Define limits at both the API service and endpoint levels. Every request has a different budget due to the varying resource consumption. For example, there are two types of requests: CRUD (Create(Upload/Upload multipart/Complete multipart), Retrieve, Request ByIDs, Get icon, Download, Update, and Delete) and Analytical (Aggregate, List, Search, and Filter). CRUD requests are less resource-intensive than Analytical requests. Among all Analytical requests, Aggregates are the most resource-intensive, so they receive their request budget within the overall Analytical request budget.
The limits for the API service and its endpoints are shown in the diagram below. These limits are subject to change based on consumption patterns and resource availability over time. Changes to limits will be notified in the changelog.
Translate RPS to data speed
A single request can retrieve up to 1000 items, where 1 item is a file record. The top API service level has a maximum theoretical data speed of 160,000 items per second for all consumers and 120,000 for a single identity or client in a project.
Use of parallel retrieval
Parallel retrieval is a technique used to improve data retrieval performance in cases where due to query complexity, data retrieval speeds are lower than they would normally be with a fast, simple query. Use parallel retrieval to retrieve large data sets up to the capacity limits defined for an API service.
For example, the Files API request has the following limits:
- A single request can retrieve up to 1000 items.
- Up to 23 requests per second may be issued for an analytical query (per identity), such as when using /list or /filter API endpoints (see above diagram).
Resulting in:
- A theoretical maximum of 23,000 items read per second per identity.
Additionally, complex analytical queries may return data slower than the theoretical maximum. Typically, the more complex the query, the slower the data rate.
Resulting in:
- A single request taking longer than 1s to read or write 1000 items.
Therefore, for complex 'analytical' queries that return data slower than the theoretical maximum, the query should retrieve fewer items per request and more in parallel until the theoretical maximum performance of 23,000 items per second is reached.
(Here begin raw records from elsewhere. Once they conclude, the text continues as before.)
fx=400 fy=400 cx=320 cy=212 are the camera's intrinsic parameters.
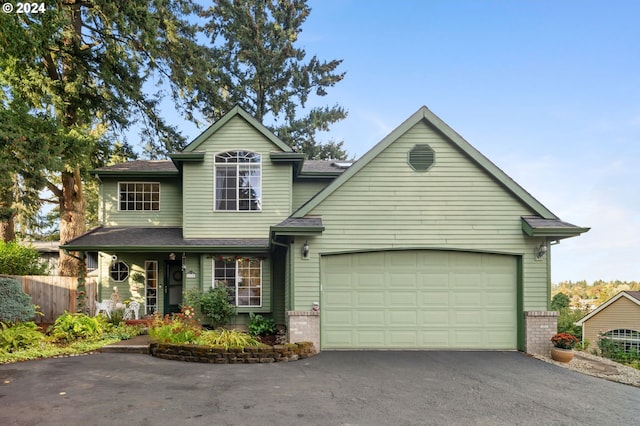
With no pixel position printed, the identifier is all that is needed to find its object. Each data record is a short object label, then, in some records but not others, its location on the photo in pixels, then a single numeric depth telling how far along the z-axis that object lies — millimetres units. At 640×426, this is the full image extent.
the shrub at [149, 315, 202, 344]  9500
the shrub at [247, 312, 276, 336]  11609
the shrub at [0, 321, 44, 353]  9359
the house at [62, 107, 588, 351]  9633
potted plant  8758
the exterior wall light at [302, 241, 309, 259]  9588
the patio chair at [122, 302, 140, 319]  13633
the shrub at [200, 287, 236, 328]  12414
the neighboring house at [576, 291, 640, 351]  23719
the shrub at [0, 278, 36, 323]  10352
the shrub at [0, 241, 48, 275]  14859
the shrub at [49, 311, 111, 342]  10562
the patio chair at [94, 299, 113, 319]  12922
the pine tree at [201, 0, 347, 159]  25219
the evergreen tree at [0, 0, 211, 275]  12922
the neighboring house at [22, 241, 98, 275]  26170
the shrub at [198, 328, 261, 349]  8938
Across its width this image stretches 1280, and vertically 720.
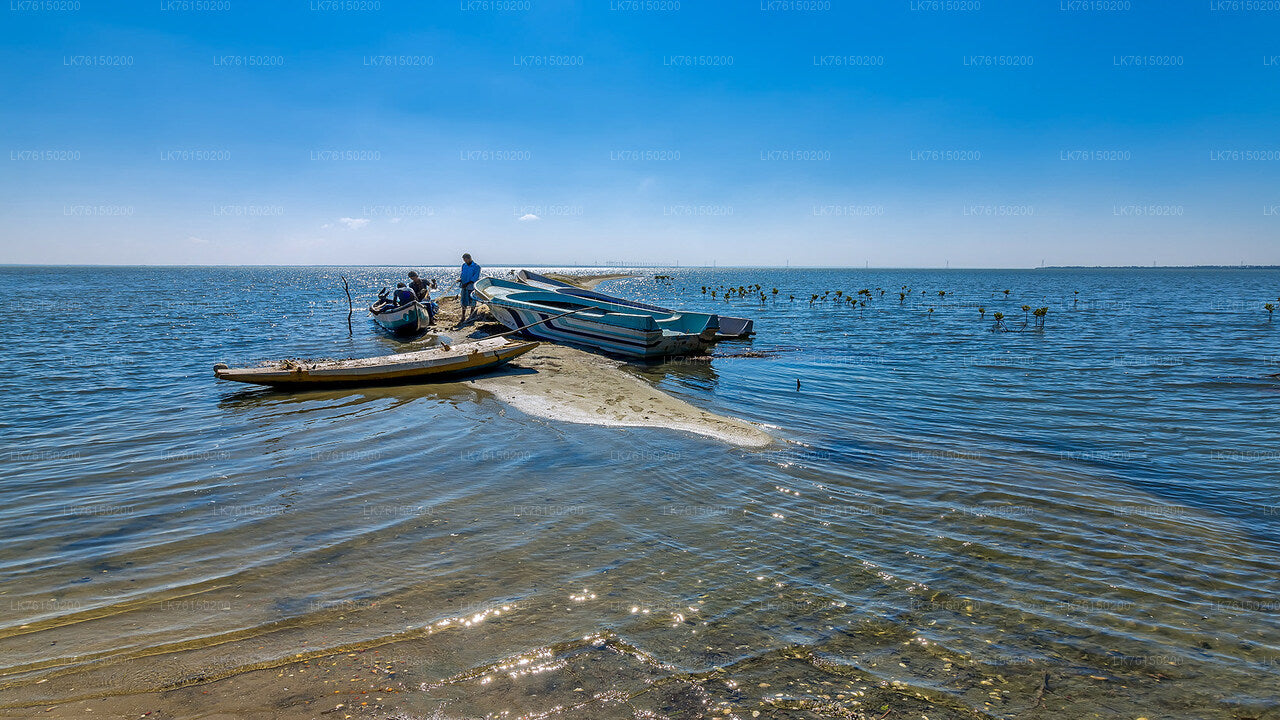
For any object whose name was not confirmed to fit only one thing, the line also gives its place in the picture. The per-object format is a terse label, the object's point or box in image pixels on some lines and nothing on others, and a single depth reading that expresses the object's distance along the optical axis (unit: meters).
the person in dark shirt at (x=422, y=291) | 22.45
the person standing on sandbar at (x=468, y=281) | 22.50
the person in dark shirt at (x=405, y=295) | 22.00
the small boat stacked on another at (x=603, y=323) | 17.62
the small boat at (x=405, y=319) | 21.40
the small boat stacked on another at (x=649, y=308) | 22.30
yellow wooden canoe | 12.62
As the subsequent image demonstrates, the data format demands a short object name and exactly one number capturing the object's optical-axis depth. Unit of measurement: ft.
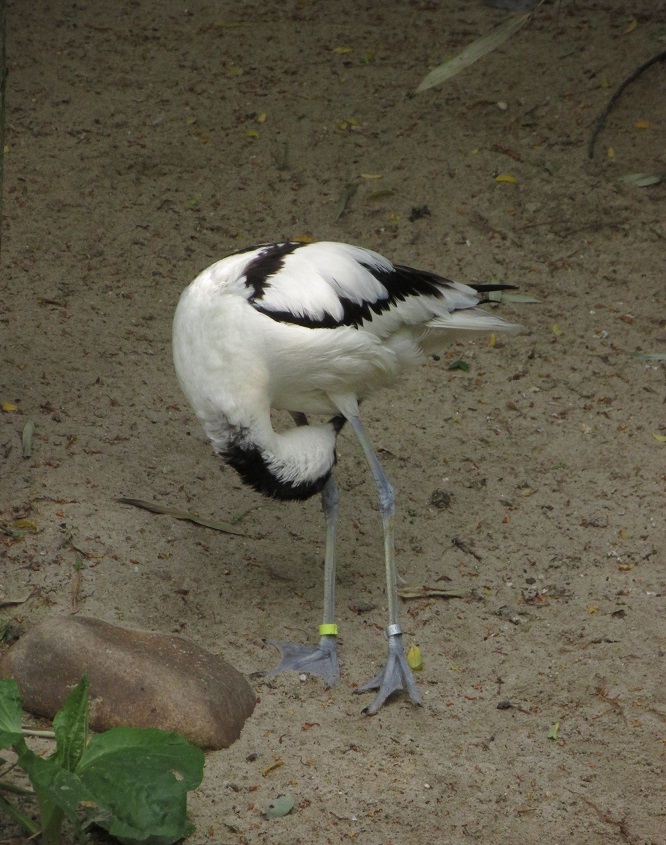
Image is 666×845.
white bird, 26.23
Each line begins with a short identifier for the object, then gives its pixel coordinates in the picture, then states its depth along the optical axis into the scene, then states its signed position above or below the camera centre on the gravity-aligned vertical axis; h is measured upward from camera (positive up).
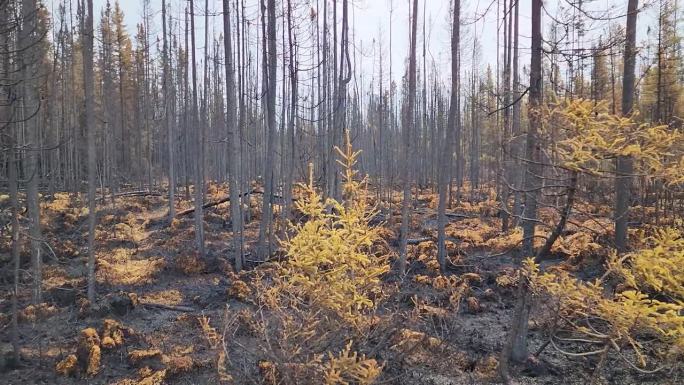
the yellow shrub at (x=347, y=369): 3.32 -1.60
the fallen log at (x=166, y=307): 8.89 -2.84
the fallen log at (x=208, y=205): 17.61 -1.40
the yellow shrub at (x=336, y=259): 3.69 -0.77
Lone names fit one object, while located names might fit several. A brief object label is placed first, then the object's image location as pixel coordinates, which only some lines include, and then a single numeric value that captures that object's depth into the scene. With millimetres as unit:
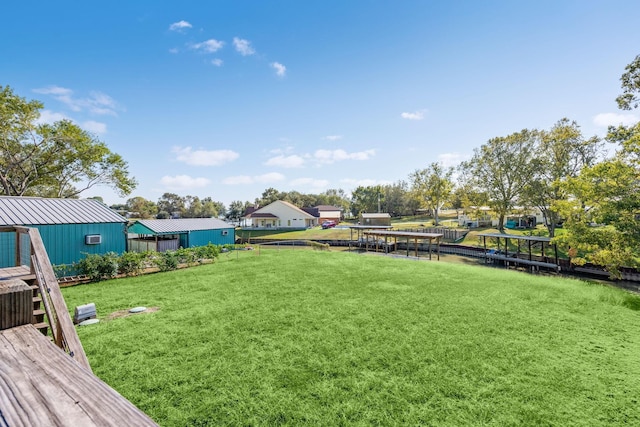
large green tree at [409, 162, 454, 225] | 40656
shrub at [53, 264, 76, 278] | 10377
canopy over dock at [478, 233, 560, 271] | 17828
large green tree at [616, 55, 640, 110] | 12070
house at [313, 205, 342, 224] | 53469
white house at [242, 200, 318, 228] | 43219
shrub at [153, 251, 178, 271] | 12690
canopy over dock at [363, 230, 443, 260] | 19844
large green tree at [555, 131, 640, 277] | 11859
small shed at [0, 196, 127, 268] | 10469
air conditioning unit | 12055
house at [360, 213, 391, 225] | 39094
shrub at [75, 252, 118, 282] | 10547
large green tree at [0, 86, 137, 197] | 17062
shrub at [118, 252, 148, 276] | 11445
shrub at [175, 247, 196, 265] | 13711
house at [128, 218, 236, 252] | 18102
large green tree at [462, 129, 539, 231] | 26359
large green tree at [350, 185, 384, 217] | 59938
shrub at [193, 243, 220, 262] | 14633
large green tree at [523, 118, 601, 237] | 22500
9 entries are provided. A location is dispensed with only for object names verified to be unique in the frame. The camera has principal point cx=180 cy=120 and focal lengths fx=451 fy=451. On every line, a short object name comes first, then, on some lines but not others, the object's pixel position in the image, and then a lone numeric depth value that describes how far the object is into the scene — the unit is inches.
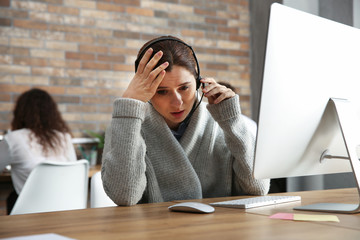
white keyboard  48.7
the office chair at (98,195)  66.7
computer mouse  44.5
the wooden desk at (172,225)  34.5
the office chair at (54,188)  94.5
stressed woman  57.0
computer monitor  40.9
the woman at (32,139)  113.3
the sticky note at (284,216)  41.3
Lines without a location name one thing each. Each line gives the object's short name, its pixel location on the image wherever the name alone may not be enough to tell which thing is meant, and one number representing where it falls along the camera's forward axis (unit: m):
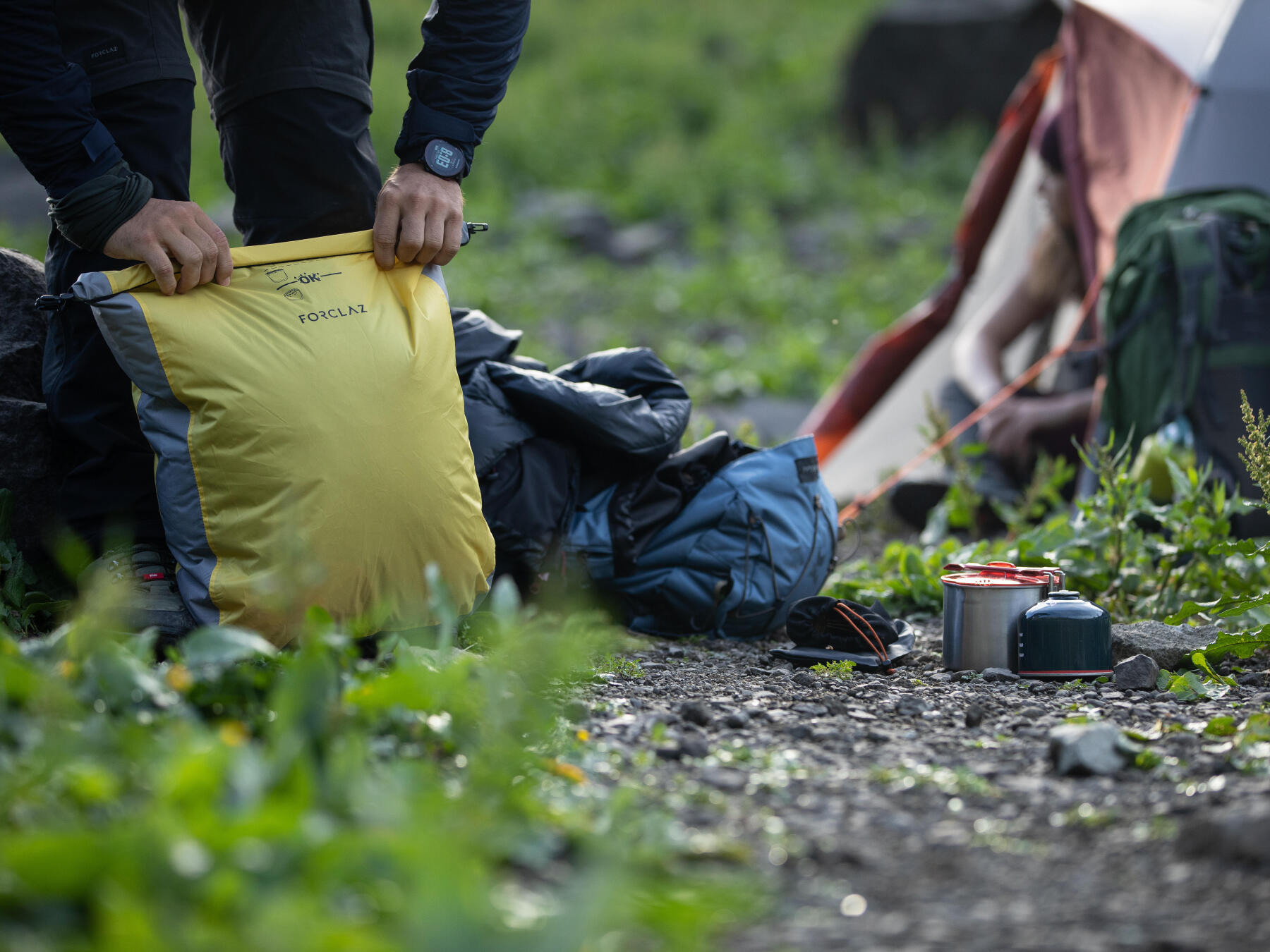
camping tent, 7.97
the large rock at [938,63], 22.34
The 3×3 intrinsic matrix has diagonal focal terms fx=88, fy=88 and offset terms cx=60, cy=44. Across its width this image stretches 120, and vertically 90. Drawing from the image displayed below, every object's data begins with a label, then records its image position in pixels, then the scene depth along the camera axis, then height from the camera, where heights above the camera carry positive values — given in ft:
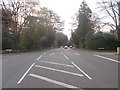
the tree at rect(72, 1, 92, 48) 84.72 +20.56
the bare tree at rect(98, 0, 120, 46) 62.25 +22.44
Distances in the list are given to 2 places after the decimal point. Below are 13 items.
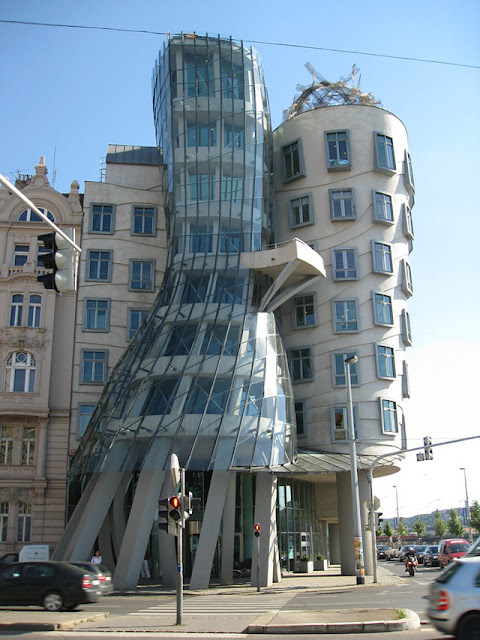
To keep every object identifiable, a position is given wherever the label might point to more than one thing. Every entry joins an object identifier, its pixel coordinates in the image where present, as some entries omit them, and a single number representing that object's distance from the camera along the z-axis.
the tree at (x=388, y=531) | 127.25
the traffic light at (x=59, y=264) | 13.55
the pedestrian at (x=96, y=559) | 32.24
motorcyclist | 39.09
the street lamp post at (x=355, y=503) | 31.59
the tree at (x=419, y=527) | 129.12
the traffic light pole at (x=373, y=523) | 32.77
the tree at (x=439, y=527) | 119.69
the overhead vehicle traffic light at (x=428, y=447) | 32.06
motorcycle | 38.25
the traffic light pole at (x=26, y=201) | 12.58
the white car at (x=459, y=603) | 11.51
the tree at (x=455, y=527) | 106.19
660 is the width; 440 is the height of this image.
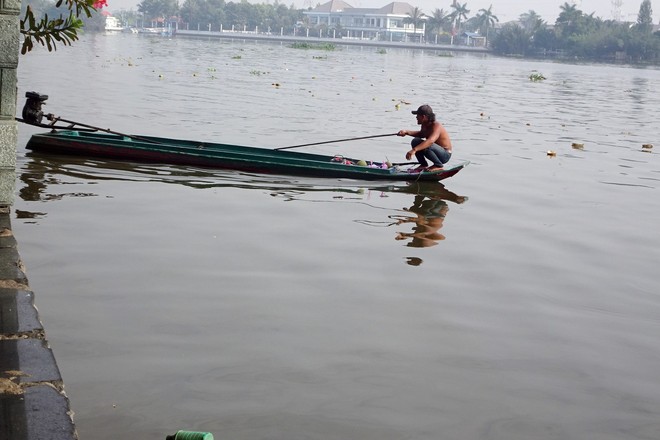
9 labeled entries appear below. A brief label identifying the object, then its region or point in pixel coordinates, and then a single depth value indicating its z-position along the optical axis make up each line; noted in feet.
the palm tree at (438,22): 609.01
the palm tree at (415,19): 609.01
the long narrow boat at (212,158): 40.47
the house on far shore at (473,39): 598.34
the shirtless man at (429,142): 41.55
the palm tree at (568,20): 450.30
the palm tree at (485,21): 633.20
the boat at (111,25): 543.06
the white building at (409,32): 620.65
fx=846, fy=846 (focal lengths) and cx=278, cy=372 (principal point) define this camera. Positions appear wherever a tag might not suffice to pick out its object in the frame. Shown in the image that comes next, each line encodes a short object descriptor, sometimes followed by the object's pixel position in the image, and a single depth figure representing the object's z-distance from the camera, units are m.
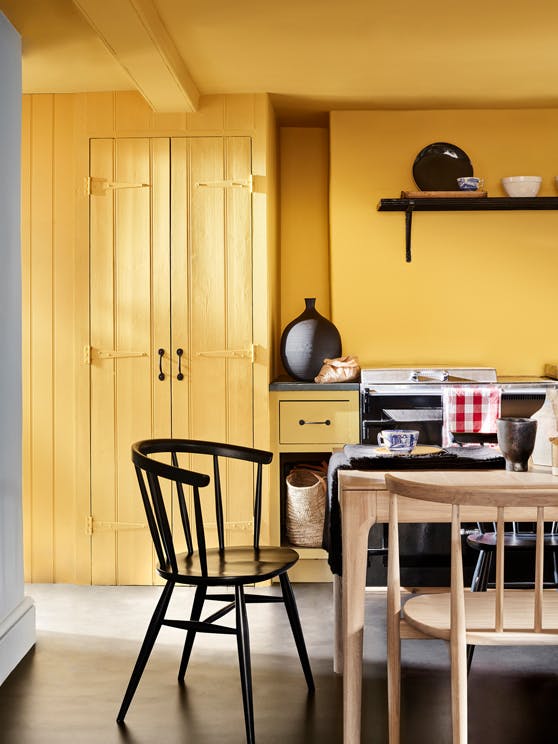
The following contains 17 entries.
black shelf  4.45
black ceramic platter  4.58
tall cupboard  4.21
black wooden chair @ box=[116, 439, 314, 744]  2.51
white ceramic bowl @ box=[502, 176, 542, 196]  4.47
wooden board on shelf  4.45
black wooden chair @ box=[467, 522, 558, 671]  3.03
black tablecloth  2.63
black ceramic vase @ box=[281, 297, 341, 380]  4.30
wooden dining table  2.30
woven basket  4.21
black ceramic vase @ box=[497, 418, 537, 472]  2.45
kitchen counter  4.21
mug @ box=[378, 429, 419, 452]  2.74
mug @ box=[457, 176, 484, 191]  4.45
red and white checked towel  4.02
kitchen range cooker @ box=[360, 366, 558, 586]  4.05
Use parallel retrieval only when a single request flow provides data retrieval speeds significantly less than the theoretical maximum. The overall requests per second limit still apply regardless of the number of concurrent requests issued. For example, if a request returns data at 18,000 items per second, adding a second parallel request provides little benefit as only 5,000 more items can be returned before the budget limit is reached.